Dennoch haben die Abgeordneten der Kammer am Donnerstag versucht, den zuständigen föderalen Landwirtschaftsminister David Clarinval von der MR in dieser Hinsicht zum Farbe bekennen zu zwingen. Was sei seine Position?, fragte etwa unmissverständlich Rajae Maouane von den Grünen. Gerade angesichts der Bedrohung, die das Abkommen darstelle für die Gesundheit der Menschen, für die Landwirte Belgiens und auch für den Planeten an sich. Denn die wichtigsten Kritikpunkte am Abkommen sind ja, dass in der südamerikanischen Landwirtschaft in Europa verbotene Substanzen zum Einsatz kommen, Stichwort Wachstumshormone und Pestizide.

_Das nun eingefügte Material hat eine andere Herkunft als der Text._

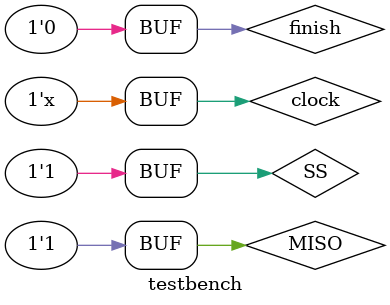
<source format=sv>
`timescale 1ns / 1ps


//module testbench;

//    logic clock = 0;
//    logic [7:0]xaccel = 0;
//    logic [7:0]yaccel = 0 ;
//    logic [10:0]xcenter;
//    logic [9:0]ycenter;

    
//    always_ff@(posedge clock)begin
//        xaccel <= xaccel + 1;
//        yaccel <= yaccel + 1;
//    end

//always begin
//    #5 clock = !clock;
//end

////module Calc(input logic clk, logic [7:0]x_accel, logic [7:0]y_accel,
////            output logic [10:0]xcenter, logic [9:0] ycenter);

//    Calc Center(clock, xaccel, yaccel, xcenter, ycenter);

//endmodule

module testbench;


    parameter WRITE = 8'b00001010;
    parameter READ = 8'b00001011;
    parameter XDATA = 8'h08;
    parameter YDATA = 8'h09;
    parameter FILTER_CTL = 8'h2C;
    parameter FILTER_INIT = 8'b00010111;
    parameter POWER_CTL = 8'h2D;
    parameter POWER_INIT = 8'b00000010;

    logic clock = 0;
    logic[2:0] init = 0;
    logic [7:0] instruction;
    logic [7:0] address;
    logic [7:0] data_in;
    logic [7:0] xdata_out;
    logic [7:0] ydata_out;
    logic [7:0] xdata;
    logic [7:0] ydata;
    logic [5:0] transmission = 0;
    logic start = 0;
    logic finish = 0;
    logic SS = 1;
    logic MISO = 1;
    logic MOSI;

    always begin
        #5 clock = !clock;
    end
    
    always_ff@(posedge clock)begin
        
            transmission <= transmission + 1;
            
            if(finish)start <= 0;
            
            if(!transmission && start == 0)begin
                case(init)
                    0:begin
                        instruction <= WRITE;
                        address <= FILTER_CTL;
                        data_in <= FILTER_INIT;
                        start <= 1;
                        init <= 1;
                    end
                    1:begin
                        address <= POWER_CTL;
                        data_in <= POWER_INIT;
                        start <= 1;
                        init <= 2;
                    end
                    default:begin
                        instruction <= READ;
                        address <= XDATA;
                        start <= 1;
                    end
                endcase
            end
            
        
            if(transmission == 25 && instruction == WRITE)transmission <= 62;
            
            if(transmission == 31 && instruction == READ) xdata <= xdata_out;
            
            if(transmission == 39 && instruction == READ)begin
                ydata <= ydata_out - 6;
                transmission <= 62;
            end
        end

SPI DUT(clock, start, address, instruction, data_in, MISO, SS, MOSI, xdata_out, ydata_out, finish);

endmodule

</source>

Viele in Europa befürchten auch, dass der Kontinent dann mit viel billigeren Produkten überschwemmt werden wird, die nicht unter den gleichen strengen Auflagen hergestellt worden sind, sprich unfairer Wettbewerb. Und schließlich warnen Kritiker auch davor, dass das Abkommen zur Abholzung von noch mehr Waldflächen in Südamerika führen könnte, um landwirtschaftliche Nutzfläche für den Export zu schaffen.
Und wer glaubt, dass nur die Grünen diese Punkte aufgegriffen haben, der irrt – auch Les Engagés, Défi, CD&V, PS und sogar die Liberalen von MR und Open VLD schlugen in die gleiche Kerbe – wenn auch natürlich mit jeweils eigenen Schwerpunkten.

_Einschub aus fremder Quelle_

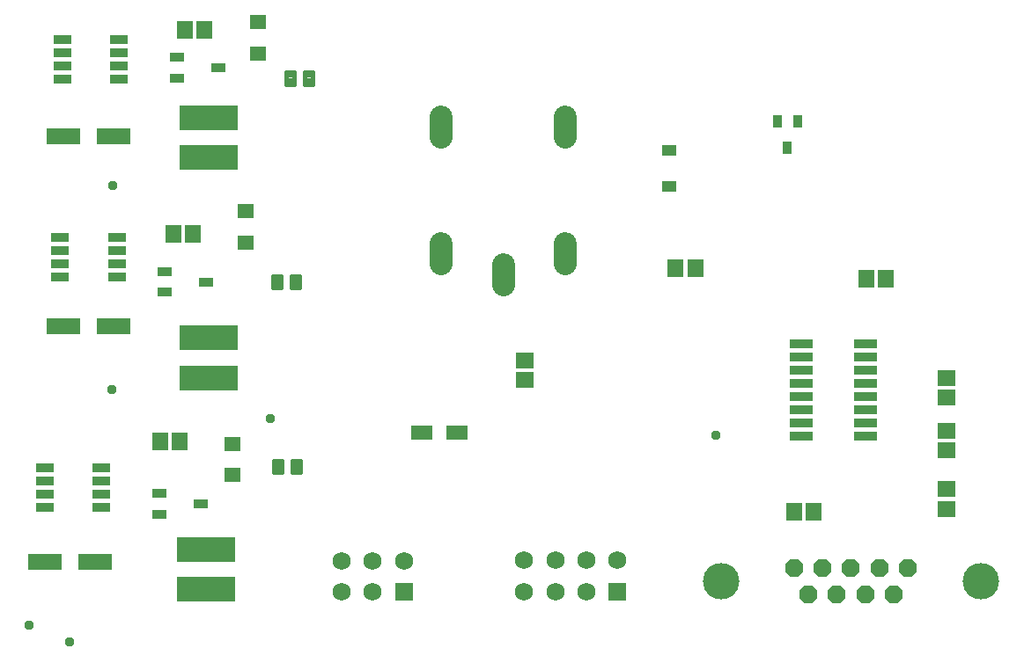
<source format=gbr>
G04 EAGLE Gerber RS-274X export*
G75*
%MOMM*%
%FSLAX34Y34*%
%LPD*%
%INSoldermask Top*%
%IPPOS*%
%AMOC8*
5,1,8,0,0,1.08239X$1,22.5*%
G01*
%ADD10R,2.235200X0.863600*%
%ADD11R,1.503200X1.703200*%
%ADD12R,1.703200X1.503200*%
%ADD13P,1.869504X8X202.500000*%
%ADD14C,3.505200*%
%ADD15C,1.733200*%
%ADD16R,1.733200X1.733200*%
%ADD17R,1.753200X0.903200*%
%ADD18R,1.573200X1.323200*%
%ADD19R,1.473200X0.838200*%
%ADD20C,0.463294*%
%ADD21R,3.203200X1.603200*%
%ADD22C,2.184400*%
%ADD23R,1.333200X1.123200*%
%ADD24R,0.853200X1.153200*%
%ADD25R,5.703200X2.353200*%
%ADD26R,2.003200X1.453200*%
%ADD27C,0.959600*%


D10*
X843734Y249550D03*
X782266Y249550D03*
X843734Y262250D03*
X843734Y274950D03*
X782266Y262250D03*
X782266Y274950D03*
X843734Y287650D03*
X782266Y287650D03*
X843734Y300350D03*
X782266Y300350D03*
X843734Y313050D03*
X843734Y325750D03*
X782266Y313050D03*
X782266Y325750D03*
X843734Y338450D03*
X782266Y338450D03*
D11*
X863500Y401000D03*
X844500Y401000D03*
D12*
X922000Y254500D03*
X922000Y235500D03*
X922000Y305500D03*
X922000Y286500D03*
D11*
X775500Y177000D03*
X794500Y177000D03*
D12*
X922000Y198500D03*
X922000Y179500D03*
D13*
X884864Y122700D03*
X857432Y122700D03*
X830000Y122700D03*
X802568Y122700D03*
X775136Y122700D03*
X871148Y97300D03*
X843716Y97300D03*
X816284Y97300D03*
X788852Y97300D03*
D14*
X955222Y110000D03*
X704778Y110000D03*
D15*
X575622Y99652D03*
X575622Y129652D03*
X545622Y99652D03*
X545622Y129652D03*
D16*
X605622Y99652D03*
D15*
X515622Y99652D03*
X605622Y129652D03*
X515622Y129652D03*
D16*
X400000Y99420D03*
D15*
X400000Y129420D03*
X370000Y99420D03*
X340000Y99420D03*
X370000Y129420D03*
X340000Y129420D03*
D12*
X516000Y322500D03*
X516000Y303500D03*
D17*
X126250Y592950D03*
X126250Y605650D03*
X126250Y618350D03*
X126250Y631050D03*
X71750Y631050D03*
X71750Y618350D03*
X71750Y605650D03*
X71750Y592950D03*
D18*
X260000Y618000D03*
X260000Y648000D03*
D19*
X222000Y604000D03*
X182000Y614000D03*
X182000Y594000D03*
D20*
X305110Y599685D02*
X312670Y599685D01*
X312670Y588315D01*
X305110Y588315D01*
X305110Y599685D01*
X305110Y592716D02*
X312670Y592716D01*
X312670Y597117D02*
X305110Y597117D01*
X294890Y599685D02*
X287330Y599685D01*
X294890Y599685D02*
X294890Y588315D01*
X287330Y588315D01*
X287330Y599685D01*
X287330Y592716D02*
X294890Y592716D01*
X294890Y597117D02*
X287330Y597117D01*
D17*
X124250Y402950D03*
X124250Y415650D03*
X124250Y428350D03*
X124250Y441050D03*
X69750Y441050D03*
X69750Y428350D03*
X69750Y415650D03*
X69750Y402950D03*
D18*
X248000Y436000D03*
X248000Y466000D03*
D19*
X210000Y398000D03*
X170000Y408000D03*
X170000Y388000D03*
D20*
X292110Y403685D02*
X299670Y403685D01*
X299670Y392315D01*
X292110Y392315D01*
X292110Y403685D01*
X292110Y396716D02*
X299670Y396716D01*
X299670Y401117D02*
X292110Y401117D01*
X281890Y403685D02*
X274330Y403685D01*
X281890Y403685D02*
X281890Y392315D01*
X274330Y392315D01*
X274330Y403685D01*
X274330Y396716D02*
X281890Y396716D01*
X281890Y401117D02*
X274330Y401117D01*
D17*
X109250Y180950D03*
X109250Y193650D03*
X109250Y206350D03*
X109250Y219050D03*
X54750Y219050D03*
X54750Y206350D03*
X54750Y193650D03*
X54750Y180950D03*
D18*
X235000Y212000D03*
X235000Y242000D03*
D19*
X205000Y184000D03*
X165000Y194000D03*
X165000Y174000D03*
D20*
X293110Y225685D02*
X300670Y225685D01*
X300670Y214315D01*
X293110Y214315D01*
X293110Y225685D01*
X293110Y218716D02*
X300670Y218716D01*
X300670Y223117D02*
X293110Y223117D01*
X282890Y225685D02*
X275330Y225685D01*
X282890Y225685D02*
X282890Y214315D01*
X275330Y214315D01*
X275330Y225685D01*
X275330Y218716D02*
X282890Y218716D01*
X282890Y223117D02*
X275330Y223117D01*
D21*
X73000Y538000D03*
X121000Y538000D03*
X73000Y355000D03*
X121000Y355000D03*
X55000Y128000D03*
X103000Y128000D03*
D11*
X208500Y641000D03*
X189500Y641000D03*
X197500Y444000D03*
X178500Y444000D03*
X184500Y244000D03*
X165500Y244000D03*
D22*
X496000Y394844D02*
X496000Y414656D01*
X555690Y415164D02*
X555690Y434976D01*
X436310Y434976D02*
X436310Y415164D01*
X436310Y537084D02*
X436310Y556896D01*
X555690Y556896D02*
X555690Y537084D01*
D23*
X655000Y524500D03*
X655000Y489500D03*
D24*
X759500Y552500D03*
X778500Y552500D03*
X769000Y527500D03*
D11*
X661500Y411000D03*
X680500Y411000D03*
D25*
X212000Y556311D03*
X212000Y517689D03*
X212000Y305689D03*
X212000Y344311D03*
X210000Y101689D03*
X210000Y140311D03*
D26*
X417000Y253000D03*
X451000Y253000D03*
D27*
X272000Y266000D03*
X700000Y250000D03*
X40000Y67000D03*
X120000Y491000D03*
X79000Y51000D03*
X119000Y294000D03*
M02*

</source>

Man brauche in Europa keine Produkte von der anderen Seite des Erdballs, wenn es hier schon entsprechende Produkte gebe, warf etwa François De Smet von Défi ein, der auch mehr "intelligenten" Protektionismus forderte.
Fairer Wettbewerb sei ein Eckpfeiler für freien Handel, so auch Steven Coenegrachts von der Open VLD. Aber man müsse feststellen, dass das Abkommen in seiner jetzigen Form dieses Prinzip eines ehrlichen Wettbewerbs nicht ausreichend schütze.

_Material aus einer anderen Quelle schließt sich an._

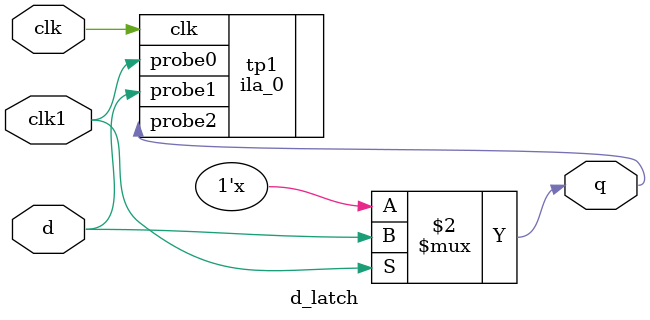
<source format=v>
module d_latch(clk, clk1, d, q);
    input   clk, clk1, d;
    output  q;
    reg     q;
    ila_0 tp1 (
        .clk(clk), // input wire clk
    
    
        .probe0(clk1), // input wire [0:0]  probe0  
        .probe1(d), // input wire [0:0]  probe1 
        .probe2(q) // input wire [0:0]  probe2
    );
    always @(clk1 or d) begin
        if(clk1)
            q <= d;
    end
endmodule
</source>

MR-Landwirtschaftsminister David Clarinval seinerseits erinnerte die Abgeordneten daran, dass Belgien der Europäischen Kommission gegenüber schon länger Bedenken geäußert habe, gerade in puncto Nachhaltigkeit und Schutz der heimischen Landwirtschaft. Teilweise liefen darüber die Verhandlungen auch noch, so Clarinval weiter. Aber es sei korrekt, dass diese Zusatzverhandlungen keinen Einfluss haben würden auf landwirtschaftliche Produkte und Nahrungsmittel. Er plädiere deshalb für unilaterale und allgemeine Spiegelklauseln im landwirtschaftlichen Bereich, erklärte der MR-Minister. Ohne solche verpflichtenden Spiegelklauseln glaube er nicht, dass Belgien dem EU-Mercosur-Handelsabkommen zustimmen könne.
Wie in allen Handelsangelegenheiten werde Belgien seine offizielle Position gemeinsam mit den Regionen festlegen. Und zwar auf Basis des endgültigen Vertragstextes, den die Kommission dem Rat vorlegen werde. Und selbstverständlich würden die Auswirkungen auf die Landwirtschaft ausschlaggebend sein für die letztliche Entscheidung Belgiens, versicherte der föderale Landwirtschaftsminister.
Landwirtschaftsminister David Clarinval will sich innerhalb der noch amtierenden Regierung auch dafür stark machen, dass zusätzliche Mittel freigemacht werden zur Bekämpfung der Blauzungenkrankheit. Das sagte der MR-Politiker ebenfalls am Donnerstag in der Plenarsitzung der Kammer.
Ende Oktober hatte Clarinval entschieden, dass die Impfungen ab kommendem Jahr Pflicht sind, die Kosten aber zu Lasten der Züchter von Rindern und Schafen gehen. Das hatte die Bauernverbände auf den Plan gerufen.